What to do; what to do?

My proposal is serious, although a bit tongue-in-cheek, as I recognize the impossibility of its being implemented, even on a small scale.

I taught both shop and academic classes in SoCal public junior high/middle schools for some forty years, retiring in 2012. Yes, I do have some idea of classroom conditions in a system which places thirty-five to forty teenagers in a room with a teacher for about an hour per class five or six times a day.

Class Size

My History and English classes usually held thirty-six to forty students. Let’s take a class of thirty-six students and “social distance” them. We’ll place them along one wall and the back of the room, imagining that there need be no room between the student and the wall. Assuming six rows with six students in each, we need a class 30 feet by 30 feet; add six feet in the front and one side for teacher and student movement our class needs to be 36 feet by 36 feet = 1,296 square feet/a small 3-bedroom house.

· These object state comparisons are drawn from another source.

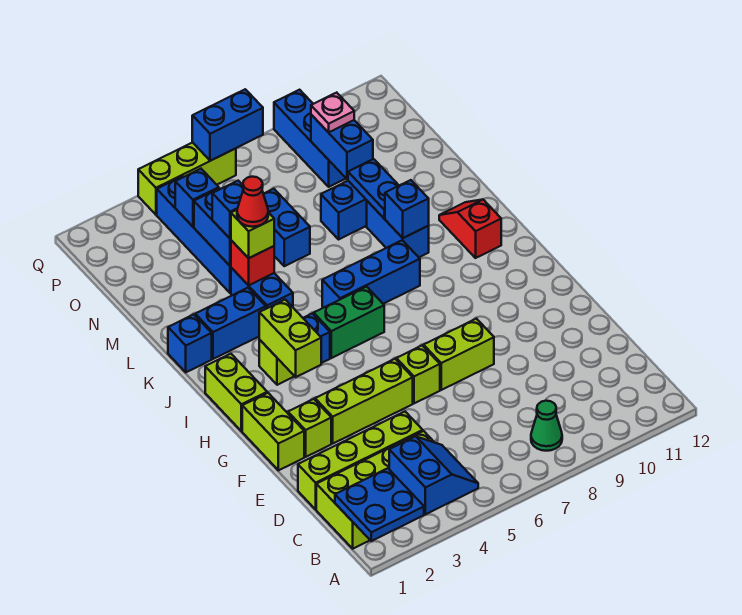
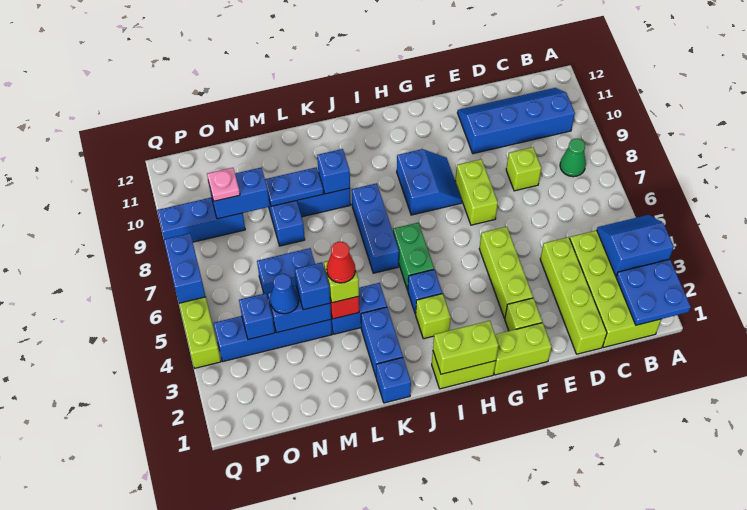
none -> blue slope B10:E11 level 1 top 10
lime brick F6 level 1 -> lime brick D8 level 1
none -> blue slope G8:H9 level 1 top H
lime brick H3:I3 level 2 -> lime brick H1:I1 level 2
red slope J11:K11 level 1 top J -> none
none -> blue cone N4 level 3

If you believe this is doable, I suggest you go to your child’s school and measure your child’s classroom(s). If your child’s classes have more or fewer students, mark the floor with blocks or legos or tape, lay out student positions, six feet apart and then allow room for the teacher, any aides and movement into, out of, and within the room. See what you come up with.

Air and Water

Does your child’s classroom have good ventilation: door(s), windows that open for cross ventilation or any ventilation at all? How about the heating/air-conditioning system, is it adequate?

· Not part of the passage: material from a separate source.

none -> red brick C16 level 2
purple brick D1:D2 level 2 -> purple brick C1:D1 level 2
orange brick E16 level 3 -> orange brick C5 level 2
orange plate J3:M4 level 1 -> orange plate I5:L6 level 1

Does the classroom have a sink for washing hands? If not, how about the toilet facilities? Check them out. Are they adequate and clean? Would you use them? If not, your child shouldn’t have to either.

Other

There are many other things I could touch on here: movement between classes, lunch, PE, choir and band, arrival and departure, recess/nutrition, custodial services, finances (in a contracting economy), but I’ll leave those for later. After all, you have an imagination — use it.

Proposal

President Trump and Secretary of Education DeVos and other public figures are pushing for schools to re-open, regardless of the current pandemic.

They are correct in that we need to educate our children. We also need to care for (babysit them) so that their parents can go back to work. If you do not believe that childcare is a function of our educational system, you need to get real and open your eyes; perhaps, you can listen to those parents who cannot go to work because they have young children to tend.

OK, to the nitty-gritty. Our physical facilities (schools) are inadequate to meet the needs for the social distancing of our students and staff. So, let’s forget about social distancing — just send them back to school.

Sanitary facilities are inadequate, so, forget about them (after all, we’ve been doing so for decades) and give our kids their own bottles of sanitizer and hand wipes.

To make sure that things are okay, let’s have our political leaders send their children to our local public schools. After all, if it’s safe for our kids, it’s safe for theirs.

And

And, let’s make sure that those among us who refuse to wear masks send their children to school without masks and have them enrolled in classes with teachers who share their beliefs. Maybe, they can get jobs as substitute teachers for those teachers who are in high-risk categories or who simply want to be safe?

The rest of us can keep our kids at home and have them attend online classes until this emergency is over.

Child care? Why worry? How about we re-write parental responsibility laws so that parents can leave their underage children at home alone. That way the parents can go to work and get our economy working again. Maybe, we should re-write our child labor laws so kids could go to work rather than go to school.

How old does one have to be to flip burgers or operate cash registers with pictures for buttons? Place kids in jobs for unskilled labor that usually go to immigrants because we don’t want to go to fill low wage, high labor jobs. Childcare will be taken care of and we won’t have to worry about having those kids in school and fewer immigrants. Win-Win-Win.

Conclusion

Like I said, a bit tongue-in-cheek, but we really need to think and plan this re-opening before we send our children and teachers back to school. They are our future (as well as our present).